This is a guide to professional keynote speaking. It is aimed at experts, meaning people who speak on the same topic repeatedly:
Conference speakers
Authors on a book tour
Speakers at corporate gatherings
The guide shows how to create and deliver a strong keynote talk based on your ideas – one that you can use again and again, with many different groups. It also covers all the hidden practicalities of professional speaking, including how to set your fees and much else.
The guide is focused on business audiences as that’s where my expertise comes from (I’ve been doing high-level public speaking for some 15 years). It is written for expertise-based speakers, but should also have some relevance for other kinds of speakers (e.g. motivational speakers and pundits).
For more on who I am, see my personal Substack or my website.
Why did I create this guide? In short:
Many existing guides seemed overly long to me. If you’re preparing to give a talk, the last thing you want to do is to wade through 220 pages of text. I wanted to create a guide that allows you to jump straight to what you need, and that delivers that info in a concise manner.
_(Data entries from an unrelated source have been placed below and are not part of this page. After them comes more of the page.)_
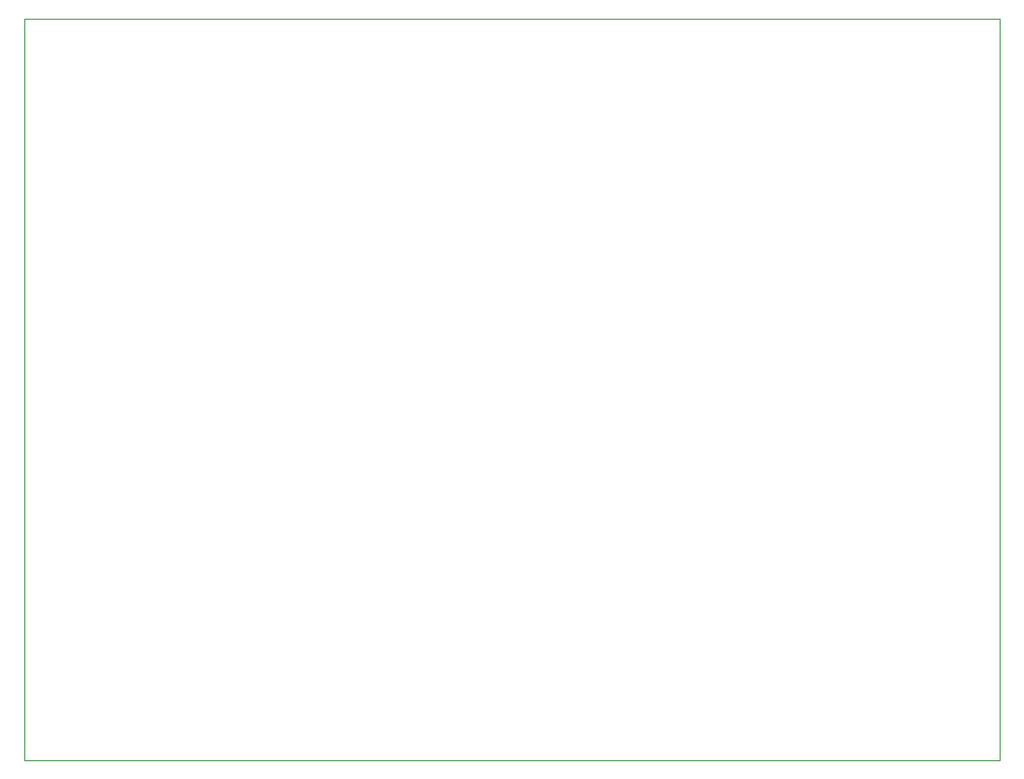
<source format=gbr>
%TF.GenerationSoftware,KiCad,Pcbnew,(5.1.10)-1*%
%TF.CreationDate,2021-11-06T16:25:45-04:00*%
%TF.ProjectId,SmartHub,536d6172-7448-4756-922e-6b696361645f,rev?*%
%TF.SameCoordinates,Original*%
%TF.FileFunction,Profile,NP*%
%FSLAX46Y46*%
G04 Gerber Fmt 4.6, Leading zero omitted, Abs format (unit mm)*
G04 Created by KiCad (PCBNEW (5.1.10)-1) date 2021-11-06 16:25:45*
%MOMM*%
%LPD*%
G01*
G04 APERTURE LIST*
%TA.AperFunction,Profile*%
%ADD10C,0.050000*%
%TD*%
G04 APERTURE END LIST*
D10*
X113208000Y-118072000D02*
X113208000Y-51016000D01*
X201346000Y-118072000D02*
X113208000Y-118072000D01*
X201346000Y-51016000D02*
X201346000Y-118072000D01*
X113208000Y-51016000D02*
X201346000Y-51016000D01*
M02*

</source>
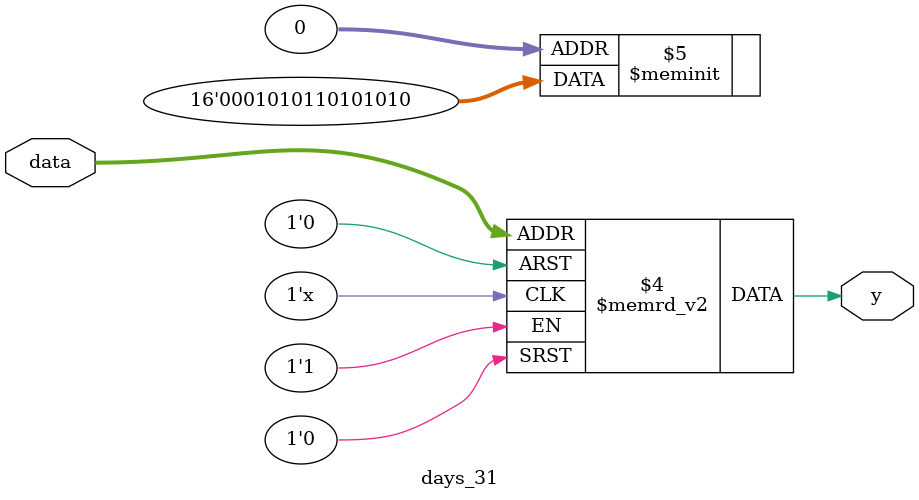
<source format=sv>
module days_31(input logic [3:0]data,
				output logic y);

always_comb
	 case (data)
		 1: y = 1'b1;
		 2: y = 1'b0;
		 3: y = 1'b1;
		 4: y = 1'b0;
		 5: y = 1'b1;
		 6: y = 1'b0;
		 7: y = 1'b1;
		 8: y = 1'b1;
		 9: y = 1'b0;
		 10: y = 1'b1;
		 11: y = 1'b0;
		 12: y = 1'b1;
		 default: y = 1'b0;
	endcase


endmodule 
</source>
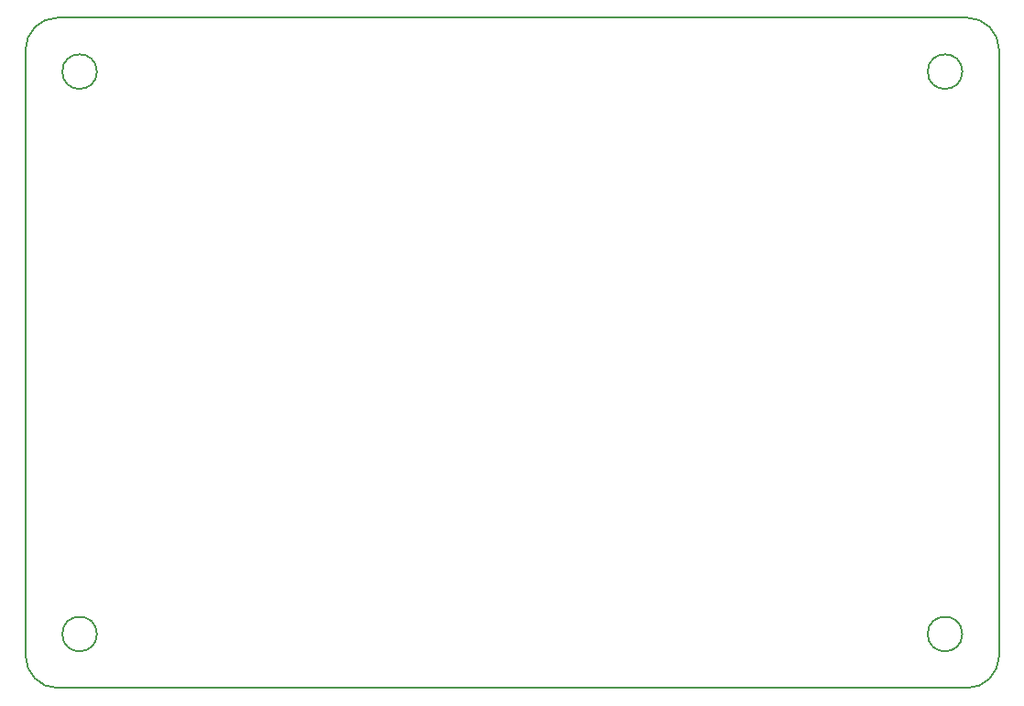
<source format=gbr>
%TF.GenerationSoftware,KiCad,Pcbnew,(6.0.11)*%
%TF.CreationDate,2024-02-29T08:22:58+09:00*%
%TF.ProjectId,Panel,50616e65-6c2e-46b6-9963-61645f706362,rev?*%
%TF.SameCoordinates,Original*%
%TF.FileFunction,Profile,NP*%
%FSLAX46Y46*%
G04 Gerber Fmt 4.6, Leading zero omitted, Abs format (unit mm)*
G04 Created by KiCad (PCBNEW (6.0.11)) date 2024-02-29 08:22:58*
%MOMM*%
%LPD*%
G01*
G04 APERTURE LIST*
%TA.AperFunction,Profile*%
%ADD10C,0.200000*%
%TD*%
G04 APERTURE END LIST*
D10*
X85070000Y-54560000D02*
G75*
G03*
X85070000Y-54560000I-1600000J0D01*
G01*
X78470000Y-108560000D02*
G75*
G03*
X81470000Y-111560000I3000000J0D01*
G01*
X168470000Y-52560000D02*
G75*
G03*
X165470000Y-49560000I-3000000J0D01*
G01*
X81470000Y-111560000D02*
X165470000Y-111560000D01*
X85070000Y-106560000D02*
G75*
G03*
X85070000Y-106560000I-1600000J0D01*
G01*
X81470000Y-49560000D02*
G75*
G03*
X78470000Y-52560000I0J-3000000D01*
G01*
X165470000Y-111560000D02*
G75*
G03*
X168470000Y-108560000I0J3000000D01*
G01*
X168470000Y-108560000D02*
X168470000Y-52560000D01*
X78470000Y-52560000D02*
X78470000Y-108560000D01*
X165470000Y-49560000D02*
X81470000Y-49560000D01*
X165070000Y-106560000D02*
G75*
G03*
X165070000Y-106560000I-1600000J0D01*
G01*
X165070000Y-54560000D02*
G75*
G03*
X165070000Y-54560000I-1600000J0D01*
G01*
M02*

</source>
Most advice is too low-level. Many books on public speaking seems to be written for a regular businessperson who has to present something in a meeting. Nothing wrong with that, but what I really craved when I started out was expert-level advice for people who speak professionally.
The business model is a key part of speaking. And yet, it’s surprisingly hard to find good, in-depth information about speaker fees, negotiation, client types, and similar.
Many guides focus on TED-style talks, meaning short, filmed monologues that are delivered only once, with little to no audience interaction. But those are not the norm. As an expert speaker, it’s much more normal to actively engage with the audience. You’ll also have wildly different amounts of time on the stage, from 5 minute panel openers to 45 minute keynotes - which calls for a different approach than the TED talk. (Hint: Build your talk in modules.)